Okuma parçası |
>>>

Devrim ve modern mimari: Oscar Niemeyer
Yirminci yüzyılda yaşamış en önemli sanatçılardan biri olan Niemeyer, Brezilya’da kayıtlara geçen ilk modern anıt olan Pampulho, Gustavo Capanama gökdeleni gibi birçok anıtsal yapının mimarıdır. 1945 yılında Brezilya Komünist Partisi’ne üye olan Niemeyer, siyasi baskılar nedeniyle ülkesinden uzakta yaşamak durumunda kalmış olsa da üretmeye devam etti ve politik görüşlerinden de vazgeçmedi. Avrupa’da bulunduğu dönemde Fransız Komünist Partisi’nin genel merkezini de o tasarlamıştır. Dökme betonun estetik amaçlarla kullanılabileceğine örnekler vermiştir, Brasilia Katedrali bunun en önemlilerinden biridir. Yaklaşımı en iyi, yine kendi sözleri ifade ediyor: “Mimar, dünyanın daha iyi bir yer olması gerektiğini, yoksulluğu ortadan kaldırabileceğimizi bilmelidir. Brezilya’da hala sınıf savaşları var. Bu sebeple mimar, sadece mimarlığı değil mimarlığın dünyanın problemlerini nasıl çözebileceğini düşünmelidir.”

<<<

Sağlanan malzeme |
>>>

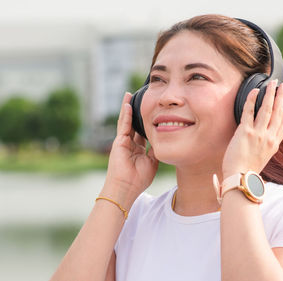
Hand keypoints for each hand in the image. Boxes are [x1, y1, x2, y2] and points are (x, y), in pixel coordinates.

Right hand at [102, 92, 158, 206]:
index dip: (148, 123)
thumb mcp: (152, 162)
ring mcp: (123, 142)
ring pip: (126, 121)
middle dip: (137, 113)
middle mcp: (130, 144)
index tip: (154, 113)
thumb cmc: (139, 179)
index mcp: (138, 150)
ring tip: (129, 95)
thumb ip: (156, 150)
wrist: (126, 188)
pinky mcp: (118, 142)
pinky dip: (125, 114)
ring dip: (128, 108)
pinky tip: (128, 104)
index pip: (143, 133)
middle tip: (142, 99)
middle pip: (134, 124)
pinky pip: (123, 125)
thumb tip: (163, 139)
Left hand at [222, 80, 282, 178]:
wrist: (240, 179)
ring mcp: (258, 134)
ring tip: (272, 83)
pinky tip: (255, 90)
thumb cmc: (246, 171)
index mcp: (274, 144)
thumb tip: (263, 140)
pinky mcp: (245, 132)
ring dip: (270, 93)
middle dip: (281, 96)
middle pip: (278, 112)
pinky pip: (249, 111)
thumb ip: (264, 147)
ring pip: (267, 109)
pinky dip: (252, 99)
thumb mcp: (262, 159)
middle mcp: (268, 137)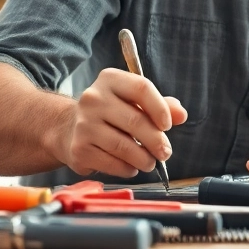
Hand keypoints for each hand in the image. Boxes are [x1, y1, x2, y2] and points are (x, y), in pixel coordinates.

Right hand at [51, 68, 187, 177]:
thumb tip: (181, 114)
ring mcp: (84, 124)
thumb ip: (160, 106)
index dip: (160, 108)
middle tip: (165, 152)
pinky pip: (113, 163)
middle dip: (156, 141)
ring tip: (149, 162)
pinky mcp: (79, 148)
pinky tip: (131, 167)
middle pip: (135, 121)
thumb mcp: (132, 102)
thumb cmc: (109, 114)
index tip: (167, 125)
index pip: (141, 88)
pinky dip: (128, 169)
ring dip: (144, 159)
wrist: (68, 128)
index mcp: (110, 80)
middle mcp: (93, 98)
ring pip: (125, 147)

<<<

Görev 1 | Oscar Niemeyer'i anlatan okuma parçasına göre Niemeyer Brezilya Komünist Partisi'ne hangi yıl üye olmuştur?
Görev 2 | Oscar Niemeyer'i anlatan okuma parçasını son cümlesinin ardından ele alıp devam ettirin.

Yazılı yanıt 1 | 1945 yılında.

Yazılı yanıt 2 |
Yüreği işçi sınıfı için atan bir hekim: Norman Bethune
Kanadalı cerrah Norman Bethune, çağının önemli hekimlerinden biri. 1930’lar boyunca tüberküloz ile mücadele konusunda önemli çalışmalar yaptı. Toplumsal eşitsizliklerin sağlığı nasıl etkilediğini yaşadığı ülkede gören ve o yıllarda Sovyetler Birliği’nde inşa edilmeye çalışan toplumcu sağlık sisteminin potansiyelini de yerinde gözlemleyen Bethune, mesleki tecrübe açısından en verimli yıllarında bir yandan da siyasi bilincini yükseltir, devrimcileşir, Kanada KP üyesi olur. İspanya İç Savaşı’nda cumhuriyetçilere büyük destek verir ve askeri tıp alanında önemli başarılardan biri olarak kayda geçecek kan nakli prosedürleri üzerine çalışmalar yapar. 1930’ların sonlarında Çin’de gerilla mücadelesine destek olmaya giden Bethune, inandığı dava yolunda örnek bir toplumcu hekim olarak yaşamını yitirir.
Prima Ballerina Assoluta: Alicia Alonso
Alonso Komünist Parti’de görev üstlenmedi, ancak Küba Devrimi’nin kültür ayağında, sosyalist Küba’da yeni insanın yaratılmasında büyük bir sorumluluğu başarıyla taşıdı. Teknik ve estetik açıdan dünyanın en iyi balelerinden biri olan Küba balesinin bugünlere gelmesinde Alonso’nun büyük payı vardır. Coppelia, Carmen, Giselle gibi ünlü balelerdeki başrolleri ile bale tarihinde unutulmaz bir yere sahip olan, üstelik görme engeline rağmen dünyanın pek çok yerinde kusursuz performanslar ortaya koyan ve Kübalı yeni nesil balerinlerin yetişmesini sağlayan Alonso, bu dansa gönül verenlerin ilham kaynağı olmaya devam ediyor.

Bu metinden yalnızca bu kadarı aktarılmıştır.